== Task instructions ==
Go line by line through the entries below and copy those containing the string "APERTURE".

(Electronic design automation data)
* * *
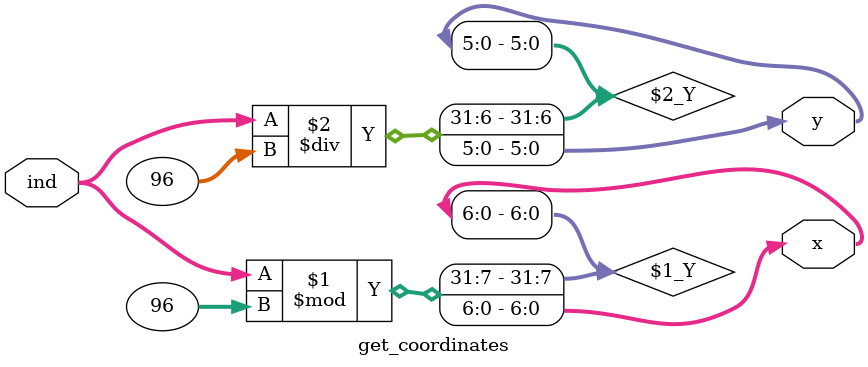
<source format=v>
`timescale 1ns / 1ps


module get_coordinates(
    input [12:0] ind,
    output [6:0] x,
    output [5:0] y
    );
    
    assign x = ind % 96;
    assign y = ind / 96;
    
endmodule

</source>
* * *
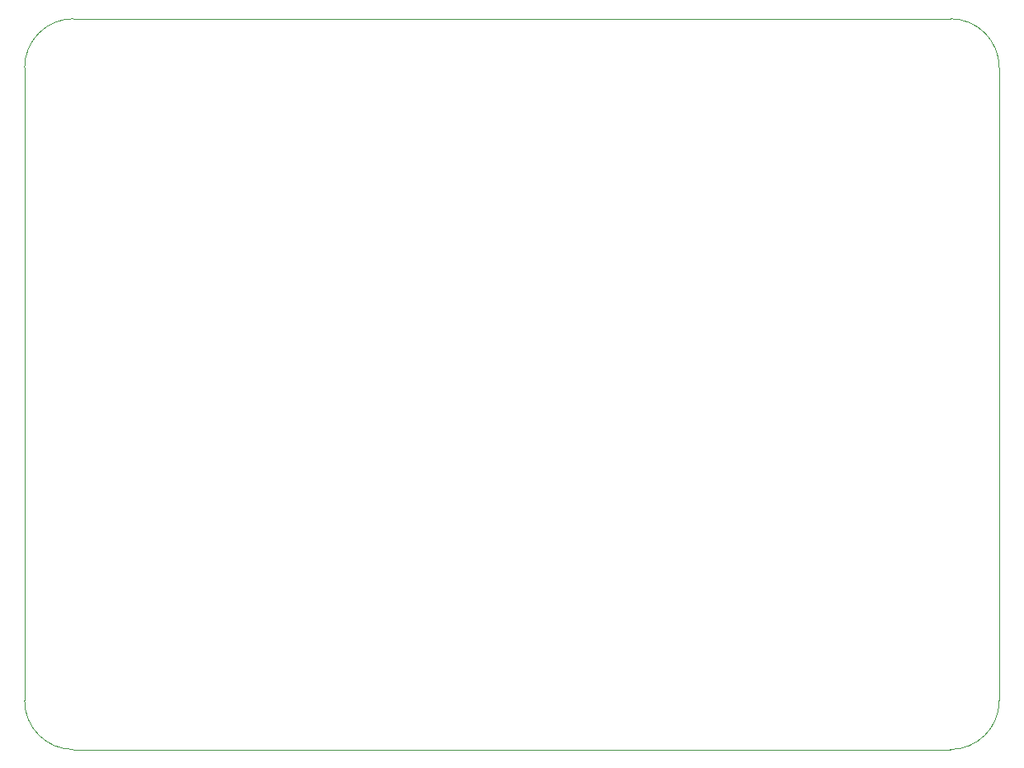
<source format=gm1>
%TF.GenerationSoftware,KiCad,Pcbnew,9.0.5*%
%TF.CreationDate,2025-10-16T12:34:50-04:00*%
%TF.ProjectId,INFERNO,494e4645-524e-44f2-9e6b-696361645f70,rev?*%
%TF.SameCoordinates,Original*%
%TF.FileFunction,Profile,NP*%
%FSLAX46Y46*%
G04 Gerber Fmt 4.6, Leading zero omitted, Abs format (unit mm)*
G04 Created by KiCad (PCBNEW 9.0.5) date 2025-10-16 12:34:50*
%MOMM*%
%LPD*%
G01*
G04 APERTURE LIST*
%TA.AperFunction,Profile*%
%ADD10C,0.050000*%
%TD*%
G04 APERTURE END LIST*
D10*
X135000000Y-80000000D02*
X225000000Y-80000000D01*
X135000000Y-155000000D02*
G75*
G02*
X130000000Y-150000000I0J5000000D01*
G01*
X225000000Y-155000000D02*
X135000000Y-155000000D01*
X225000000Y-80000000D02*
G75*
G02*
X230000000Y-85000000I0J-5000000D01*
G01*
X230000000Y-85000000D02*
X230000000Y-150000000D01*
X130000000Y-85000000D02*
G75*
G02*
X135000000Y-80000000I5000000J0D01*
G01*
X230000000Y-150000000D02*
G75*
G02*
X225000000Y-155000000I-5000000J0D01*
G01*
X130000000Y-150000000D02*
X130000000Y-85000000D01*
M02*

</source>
* * *
== Solution to the problem ==
G04 APERTURE LIST*
G04 APERTURE END LIST*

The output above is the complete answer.